_Excerpt to read_
# All Slavic languages: Titles on the spines of books



## Lev Yakupov

Hello there!

Today is a my turn to put a question here 

Not far ago, I read this article in which state's that in western europe all books bindings printed from top to bottom, while in russia in other way. Example:





(img from http://www.artlebedev.ru/)

So I've a question: In which way title's are usually printed in your countries


----------



## Jana337

An intriguing topic, Lev! 

We use the bottom-top system, like in Russia. But I don't think it is a Slavic peculiarity. I did some googling: Wiki has an article and one of the external links took me - would you believe? - to an old thread in our forum. 

Jana


----------



## Tekeli-li! Tekeli-li!

_Exercise_
Shorten the paragraph in the thread on book spine titles that begins "We use the bottom-top system" into a bulleted list that keeps its main facts.

_Recorded data_
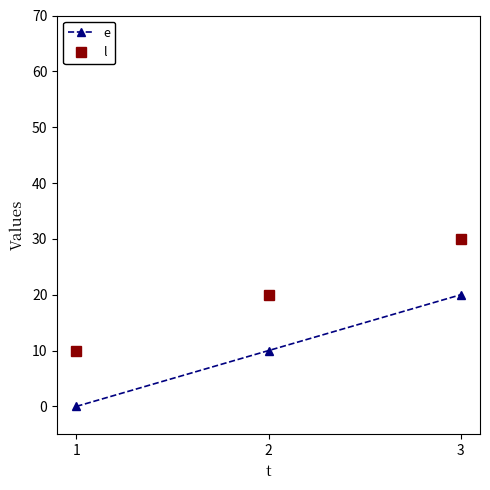

Is this an area chart (filled region under the line)?

No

_Solution for this problem_
- We print spine titles bottom to top, as in Russia.
- This probably isn't a Slavic peculiarity.
- Wikipedia has an article on it.
- One of that article's external links led to an old thread in this forum.